[[ PAGE TEXT, beginning ]]
Privacy
Last updated May 2026
TxGuardian is a transaction-safety tool. It analyzes Solana transactions before you sign them. The most important sentence on this page is the next one.
By default, your transactions never leave your browser.
The verdict engine ships inside the extension. When a dApp asks you to sign, the analysis runs in your service worker — not on our server. There are two optional opt-ins (hosted analyzer for users without a Solana RPC; AI prose explanation via your own Gemini key) that broaden the trust circle in different ways. Both are off by default. This page describes exactly what flows where in each configuration.
What flows where, by mode
| Configuration | TxGuardian server | Your RPC provider | Google (Gemini) |
|---|---|---|---|
| Extension default (local engine, no AI) | Never contacted | Sees the tx for simulation + registry lookup | Never contacted |
| Extension + AI translator enabled (your key) | Never contacted | Sees the tx (as above) | Sees decoded summaries + flags (your key used) |
| Extension hosted fallback (opt-in) | Sees the full transaction bytes | (via our server, not yours) | (via our server, our key) |
| Web demo at /scan or /playground | Sees the full transaction bytes | (via our server, not yours) | (via our server, our key) |
Your wallet's public key (the fee payer) is part of the transaction payload in every mode because it has to be — it identifies you on-chain. We never collect it separately.
What does NOT get sent
- No private keys. TxGuardian has no signing surface and no access to wallet internals. Signing always happens inside your wallet.
- No browsing history. The extension only activates on a signing request — it does not read page content, log URLs, or track navigation.
- No personally-identifying data. No name, email, or account ID is sent. Your wallet's public key is part of the transaction payload because it has to be — it identifies the fee payer on-chain — but it is not separately collected, stored, or correlated.
- No analytics or telemetry. No third-party trackers, no analytics SDK, no session replays. The analyzer endpoint logs only operational metrics (HTTP status, latency) on the hosting provider.
Storage
The browser extension uses chrome.storage.local to remember one thing: the analyzer endpoint URL, if you have overridden it from the popup. Nothing else is persisted on your device.
[[ PAGE TEXT, end ]]
• TASKS TO CARRY OUT:
[A] From the TxGuardian privacy page, list every category of data that the section "What does NOT get sent" says is not sent.
[B] Continue the TxGuardian privacy page after its final sentence.
The listing that comes next is separate material with no link to the TxGuardian privacy page.
[[ SOURCE MATERIAL, beginning ]]
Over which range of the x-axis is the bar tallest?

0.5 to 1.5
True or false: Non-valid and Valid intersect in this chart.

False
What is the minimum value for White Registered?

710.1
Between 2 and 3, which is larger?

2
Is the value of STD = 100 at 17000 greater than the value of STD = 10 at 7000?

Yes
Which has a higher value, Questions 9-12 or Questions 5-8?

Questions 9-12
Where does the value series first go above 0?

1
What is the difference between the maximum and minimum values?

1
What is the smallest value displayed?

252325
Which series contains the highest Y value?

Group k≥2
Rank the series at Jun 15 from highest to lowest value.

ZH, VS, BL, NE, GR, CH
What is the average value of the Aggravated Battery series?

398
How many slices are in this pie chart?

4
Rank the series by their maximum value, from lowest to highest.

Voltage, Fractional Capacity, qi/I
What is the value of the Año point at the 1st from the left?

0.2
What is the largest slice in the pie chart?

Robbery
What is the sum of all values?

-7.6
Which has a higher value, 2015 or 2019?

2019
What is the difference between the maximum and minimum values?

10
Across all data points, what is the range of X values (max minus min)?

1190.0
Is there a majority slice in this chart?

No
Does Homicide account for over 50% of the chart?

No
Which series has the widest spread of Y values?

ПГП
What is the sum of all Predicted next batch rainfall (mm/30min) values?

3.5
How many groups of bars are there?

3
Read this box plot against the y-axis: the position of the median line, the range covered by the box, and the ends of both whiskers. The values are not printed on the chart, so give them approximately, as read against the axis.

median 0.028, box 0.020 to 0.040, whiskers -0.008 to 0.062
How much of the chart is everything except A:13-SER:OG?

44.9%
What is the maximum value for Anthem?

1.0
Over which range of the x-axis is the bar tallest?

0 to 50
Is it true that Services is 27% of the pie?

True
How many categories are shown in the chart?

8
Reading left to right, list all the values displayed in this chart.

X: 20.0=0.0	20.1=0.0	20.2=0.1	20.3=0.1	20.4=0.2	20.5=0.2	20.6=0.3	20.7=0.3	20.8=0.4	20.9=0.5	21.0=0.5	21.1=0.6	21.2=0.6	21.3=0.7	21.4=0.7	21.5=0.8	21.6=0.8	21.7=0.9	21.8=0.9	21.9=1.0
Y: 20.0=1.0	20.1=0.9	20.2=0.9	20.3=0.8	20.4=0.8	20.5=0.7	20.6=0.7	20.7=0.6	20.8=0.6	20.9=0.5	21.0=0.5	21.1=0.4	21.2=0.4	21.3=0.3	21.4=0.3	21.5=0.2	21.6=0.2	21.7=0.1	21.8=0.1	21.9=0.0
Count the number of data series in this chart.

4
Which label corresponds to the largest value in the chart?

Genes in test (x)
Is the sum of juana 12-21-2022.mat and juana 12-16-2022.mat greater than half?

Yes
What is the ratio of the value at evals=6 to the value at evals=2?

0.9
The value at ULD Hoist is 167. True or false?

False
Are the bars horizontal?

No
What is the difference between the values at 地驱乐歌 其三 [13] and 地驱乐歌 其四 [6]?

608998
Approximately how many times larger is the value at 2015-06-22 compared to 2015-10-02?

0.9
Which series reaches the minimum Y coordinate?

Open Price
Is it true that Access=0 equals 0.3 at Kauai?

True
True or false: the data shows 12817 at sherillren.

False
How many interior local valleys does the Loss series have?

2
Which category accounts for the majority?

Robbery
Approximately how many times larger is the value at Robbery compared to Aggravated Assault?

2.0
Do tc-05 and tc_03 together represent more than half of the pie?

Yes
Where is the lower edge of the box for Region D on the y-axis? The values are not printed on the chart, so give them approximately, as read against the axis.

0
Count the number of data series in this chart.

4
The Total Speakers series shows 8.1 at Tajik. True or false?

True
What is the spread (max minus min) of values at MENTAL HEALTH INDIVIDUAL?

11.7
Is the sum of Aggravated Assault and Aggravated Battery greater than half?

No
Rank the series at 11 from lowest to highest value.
[[ SOURCE MATERIAL, end ]]
• TASK RESULTS:
[A]
- Private keys
- Browsing history
- Personally-identifying data
- Analytics or telemetry

[B]
The analyzer endpoint applies a short-lived in-memory cache on verdicts (keyed by the deterministic transaction hash) to avoid re-running identical analyses. Cache entries are not shared, aggregated, or sold.
Third parties
The analyzer makes outbound calls to:
- A Solana RPC provider (Helius / QuickNode / official endpoints) to fetch account metadata and simulate the transaction. The transaction payload is sent to the RPC.
- Google Generative Language API (Gemini 2.5 Flash) for the plain-English explanation. Only pre-decoded instruction summaries are sent — never raw transaction bytes, never account labels controlled by an attacker. Memo content is stripped before this step.
If you self-host the analyzer (you can — the source is public), you control which RPC and which LLM provider receive the payload. The extension popup lets you point at your own instance.
Permissions used by the extension
host_permissions: <all_urls>— required because the extension must inject into every site that could host a Solana dApp to intercept the wallet's signing request. The injected script only activates when a wallet asks to sign; it does not read or modify page content otherwise.storage— used to persist the user-configured analyzer endpoint. No other data is stored.
Open source
Every line of TxGuardian — extension, web demo, SDK, on-chain program — is open source under the MIT license. The privacy claims on this page are auditable. Source at github.com/Omar-Elhorbity/TxGuardian.